The ups and downs of being a Production Manager in Tanzania

20th of February marked the beginning of 4 years of dreaming, 2 months of pre-production planning, 2 weeks of rehearsals and 18 days of shooting to produce the next Kijiweni Productions feature “T-junction”. The first days are normally the most hectic and pivotal as that’s where you find your bearings. East Upanga was the first of one of our many locations for the production, which consisted of a wide range of cast members, large crew and a lot of drinking water, and I mean a lot!

Once all the departmental stations from the camera department to wardrobe have been setup, actors are dressed, the boys from the grips department have setup the necessary lighting, sound department have their batteries and the roads are blocked, then begins the work of capturing the magic.

T-juntion production management

As a production manager (PM), my job is to deal with logistics consisting of planning, expenditure, coordinating the collection of the cast and crew, organizing the meals and running the set. I normally work alone, fortunately this time due to the large array of logistics, I had a partner in crime to share the workload of production managing.

Digna Kimario, a veteran in the Bongo movie industry jumped on board with the project from the beginning which sparked our PM relationship. We worked like two PM’s on the same wave length, our work synergized and although some days were rough we managed to take shots to the chin and complete the objective. We were always the last to sleep and the first to wake up. Take note, during production sleep is your best friend, who you will not see for a sometime, so when the opportunity presents itself…take it.

The responsibilities as a PM are endless, each and every one’s problem becomes your problem and it comes down to you to formulate a solution. Problems ranging from dealing with the sick to dealing with the police, who seemed to have a serious fascination with showing up on our set, numerous times. When the all mighty short arm of the law did show up, that’s when I would tag my partner Digna into the ring to sort them out. Knowing all too well that with my sexy Swahili, more questions would have raised then solutions formed.

Kijiweni Productions being the professionals that we are, meant if we were to block roads, we had to do it the right way, with permits. Having to deal with numerous bureaucratic entities to get what we needed. So while I was holding down the set, Digna was waging wars and battling with dragons at the municipality for us to get the correct and authorized permits to block various roads in DSM. We apologize for the inconveniences we caused a lot of you during that period, buy hey, it was for a good cause…no a great one.

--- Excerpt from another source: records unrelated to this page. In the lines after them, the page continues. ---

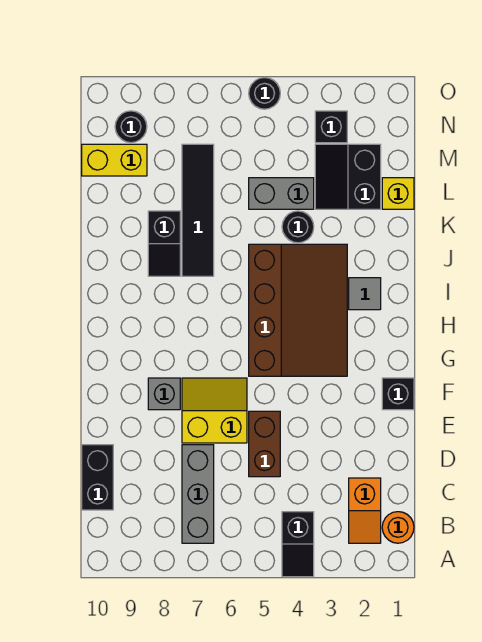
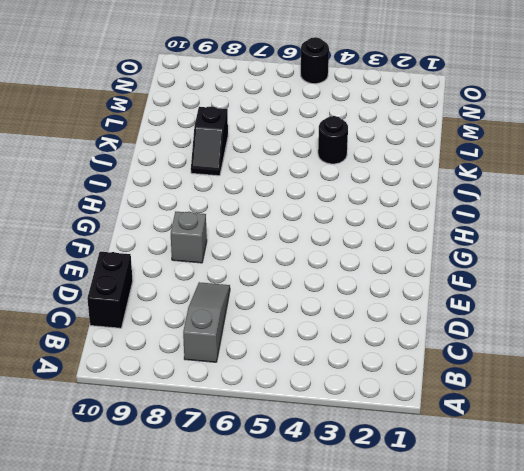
grey 1x3 slope [183,282,230,362] -> grey 1x3 brick [182,445,214,543]
none -> black 1x2 slope [282,512,314,577]
none -> orange 1x1 round brick [382,512,414,543]
none -> orange 1x2 slope [349,478,381,543]

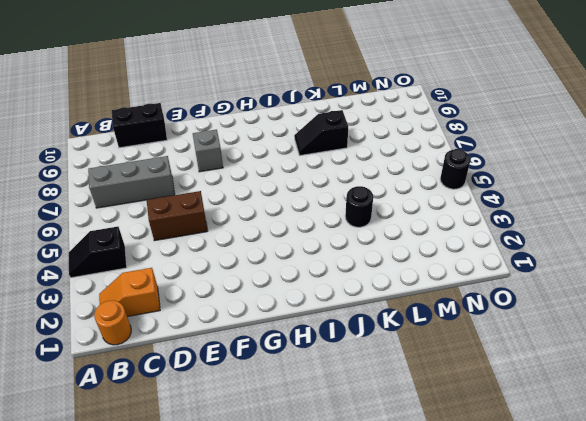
none -> yellow 2x2 slope [182,378,247,443]
none -> black 1x1 brick [382,378,414,410]
none -> brown 3x4 slope [249,244,347,376]

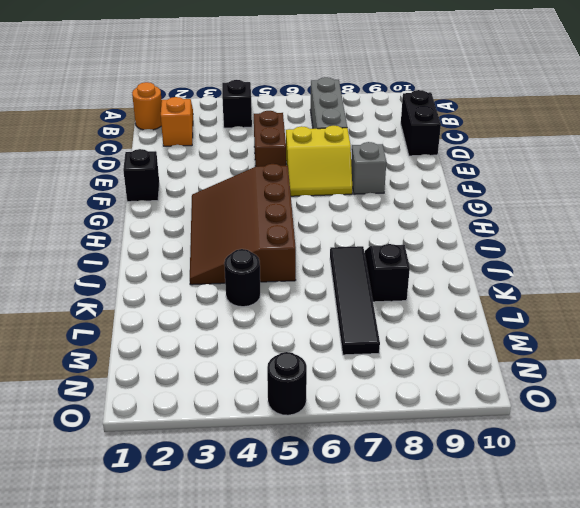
none -> grey 1x1 tile [349,278,381,310]
none -> yellow 1x1 brick [382,178,414,209]
none -> black 2x2 slope [315,144,381,209]

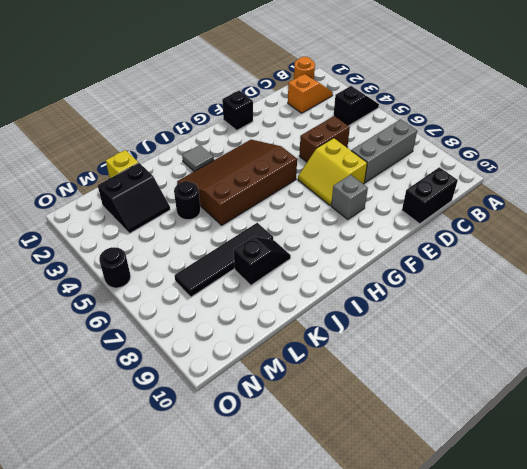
none -> grey 1x2 brick [249,178,314,209]
none -> yellow 1x2 brick [82,144,147,176]
none -> black 1x1 brick [315,111,347,143]

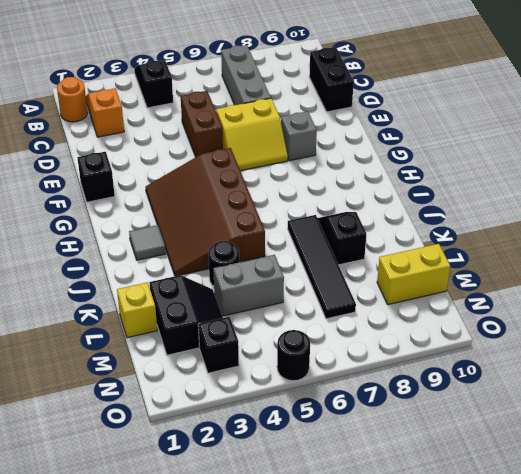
none -> black 1x1 round brick [115,111,147,143]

Night shoot was my favorite time to shoot….nope, that’s a lie. I hated them! Those are the worst. You could find yourself shooting past the break of dawn, as if you just walked out of the club after a crazy Friday night. Just as in life, not everything goes as planned, but what can we do, the show must go on and we have to work with the schedule. “In the face of adversity we strive on forward”…some great said that, can’t remember.

But the bonds and friendships forged through this production between the cast and crew is something beautiful that turns sad knowing that at the end of production we have to say our final good byes as we all have to get back to the real world, back to our normal lives. For some back to their fulltime job, for others hustling for the next production opportunity, for myself and Team KP, working on funding for post-production for “T-Junction”.

Thanks to the ups and downs, sleepless nights, uncontrollable weather, the police, the screaming babies from the hospital…the list is endless, but with all these experiences that’s what makes it’s all worth it in the end. Knowing a group of people most of who don’t even know one another, came together and triumphed over all obstacles to give birth to something beautiful, something magical and something… Tanzanian.